_Quoted passage_
____
In 2015 I wrote a pendant to this, TIME PASSES
To spend the second week of August, 1999 in West Cornwall, as I did, was in some ways an unedifying experience. Every other television programme, every other newspaper headline shouted about the coming eclipse. There seemed to be a Portaloo in every farmer's field, hastily erected in anticipation of the thousands of eager campers who were to rush in to spend their money and a few days among the cow-pats.
When the monied hordes failed to materialise, the tone of the TV and radio programmes changed noticeably. There was implicit and explicit support and sympathy for those who were called, in a quite straight-faced way, the 'organisers of the event'. It was as if this astronomical phenomenon had been staged by and for a kind of Grand Committee comprising the Cornish Tourist Board, various concert promoters, and a gaggle of disc-jockeys.
____
_Supplied material_
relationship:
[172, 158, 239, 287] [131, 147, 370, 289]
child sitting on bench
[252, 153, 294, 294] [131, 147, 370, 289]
____
_Action item A_
In the passage about the 1999 eclipse, when did the writer spend time in West Cornwall?
_Action item B_
List everything the eclipse passage names as making up the imagined Grand Committee.
_Action item C_
Continue the passage about the 1999 eclipse in Cornwall, starting right after its final sentence.
The data is separate from the passage about the 1999 eclipse.

_Answer space A_
The second week of August, 1999.

_Answer space B_
The Cornish Tourist Board, various concert promoters, and a gaggle of disc-jockeys.

_Answer space C_
My family and I had decided to combine a week in this special part of the world with the chance to see the eclipse. Less than twenty-four hours before, we had been spending a pleasant, if hot and sweaty, morning and afternoon walking the stunningly beautiful coastal path, but the day of 11 August dawned grey and cloudy, with sombre warnings on the weather forecasts of heavy rain in the Scilly Isles, whose inhabitants were to have been the first to see the eclipse.
Undeterred, we found a vantage point in some gardens close to the Jubilee Pool on the sea front at Penzance. My wife and I had chosen a bench sited against a sheltered wall and surrounded by shrubs. Our two teenage sons were on sentry duty under a nearby cluster of palm trees. We made sure that our equipment was on hand - solar glasses, a pinhole camera we'd made from a cooking-foil tube, and umbrellas - and we waited.
As it turned out, the only equipment we needed was the umbrellas. At about ten-thirty, Newlyn harbour, a mile or so to our west, started to take on a hazy appearance, and before long the rains came. It wasn't many minutes before rain was dripping down wall, bench, palm tree, and ourselves. Our precious pinhole camera was soon sodden and forlorn.
An opportunist preacher-type had taken up a station about fifty yards to the left of us and was addressing his drenched little congregation. Through some trick of the wind the only words that carried clearly to me, ludicrously, were ' the end is nigh'. My sons suggested that he wasn't really a preacher at all, but a comedy turn. He sounded authentic enough to me, but even now I don't know which of us was right.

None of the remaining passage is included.